◆ Task requirements: Isolate every line in the records below with "wrist" in it.

◆ Exercise material:
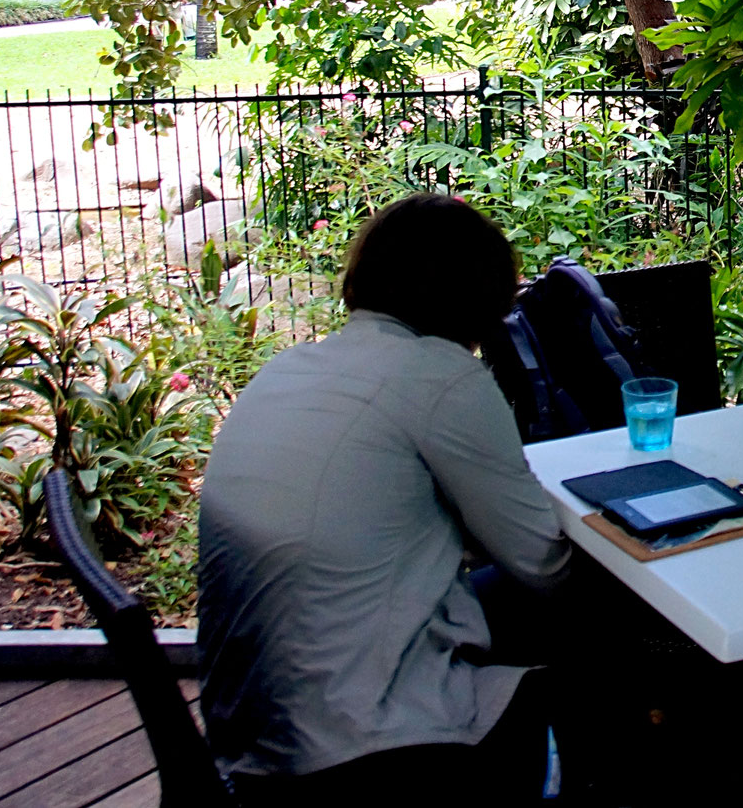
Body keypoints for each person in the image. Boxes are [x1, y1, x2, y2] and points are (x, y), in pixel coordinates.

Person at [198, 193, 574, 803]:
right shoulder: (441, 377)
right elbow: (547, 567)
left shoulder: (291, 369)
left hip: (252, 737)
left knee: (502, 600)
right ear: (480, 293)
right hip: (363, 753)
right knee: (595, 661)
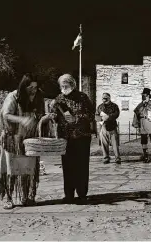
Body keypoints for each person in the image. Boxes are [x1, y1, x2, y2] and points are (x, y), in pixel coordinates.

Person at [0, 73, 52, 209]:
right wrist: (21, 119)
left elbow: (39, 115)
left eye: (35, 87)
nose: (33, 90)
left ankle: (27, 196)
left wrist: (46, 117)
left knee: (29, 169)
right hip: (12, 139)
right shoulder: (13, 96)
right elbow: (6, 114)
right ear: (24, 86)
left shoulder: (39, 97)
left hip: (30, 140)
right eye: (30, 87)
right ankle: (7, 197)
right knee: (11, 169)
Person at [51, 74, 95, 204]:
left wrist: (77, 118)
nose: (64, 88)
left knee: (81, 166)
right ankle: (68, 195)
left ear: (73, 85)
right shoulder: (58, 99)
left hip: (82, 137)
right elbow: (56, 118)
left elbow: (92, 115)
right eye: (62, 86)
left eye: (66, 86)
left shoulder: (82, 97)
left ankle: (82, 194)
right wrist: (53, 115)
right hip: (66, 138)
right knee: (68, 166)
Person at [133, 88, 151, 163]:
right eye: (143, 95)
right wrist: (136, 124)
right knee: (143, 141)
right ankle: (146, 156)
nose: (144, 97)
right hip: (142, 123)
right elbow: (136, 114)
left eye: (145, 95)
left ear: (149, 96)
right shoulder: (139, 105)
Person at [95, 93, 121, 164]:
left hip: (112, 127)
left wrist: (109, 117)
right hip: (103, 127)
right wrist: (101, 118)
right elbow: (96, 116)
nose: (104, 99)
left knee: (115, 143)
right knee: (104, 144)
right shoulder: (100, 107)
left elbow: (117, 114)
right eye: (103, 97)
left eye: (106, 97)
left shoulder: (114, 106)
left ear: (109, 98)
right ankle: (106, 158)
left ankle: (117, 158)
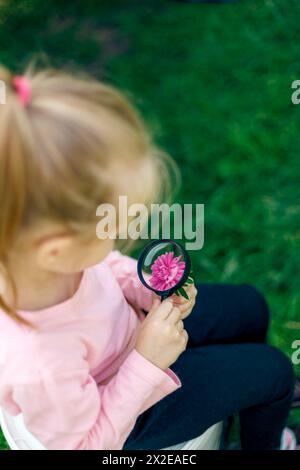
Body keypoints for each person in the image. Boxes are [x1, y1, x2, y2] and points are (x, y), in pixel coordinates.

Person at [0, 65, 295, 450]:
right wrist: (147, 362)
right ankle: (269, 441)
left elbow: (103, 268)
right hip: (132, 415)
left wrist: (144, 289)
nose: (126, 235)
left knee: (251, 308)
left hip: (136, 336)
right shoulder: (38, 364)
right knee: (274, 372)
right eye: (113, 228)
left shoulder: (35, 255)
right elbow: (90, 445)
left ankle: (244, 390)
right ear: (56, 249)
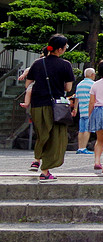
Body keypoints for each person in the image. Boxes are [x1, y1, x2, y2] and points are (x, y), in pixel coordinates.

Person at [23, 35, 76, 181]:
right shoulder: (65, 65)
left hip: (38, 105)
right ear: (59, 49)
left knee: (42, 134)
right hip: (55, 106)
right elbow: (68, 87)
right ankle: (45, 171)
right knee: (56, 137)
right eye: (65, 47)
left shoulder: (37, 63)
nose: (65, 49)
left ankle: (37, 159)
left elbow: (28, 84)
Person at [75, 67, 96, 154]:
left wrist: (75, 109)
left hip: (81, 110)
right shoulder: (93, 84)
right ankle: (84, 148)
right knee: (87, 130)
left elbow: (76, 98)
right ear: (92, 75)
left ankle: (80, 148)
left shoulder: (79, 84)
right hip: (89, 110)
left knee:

◆ Written response:
right wrist: (21, 119)
left wrist: (46, 117)
left wrist: (77, 118)
right wrist: (53, 115)
right wrist: (136, 124)
left wrist: (109, 117)
right wrist: (101, 118)
right wrist: (147, 362)
left wrist: (144, 289)
left wrist: (75, 109)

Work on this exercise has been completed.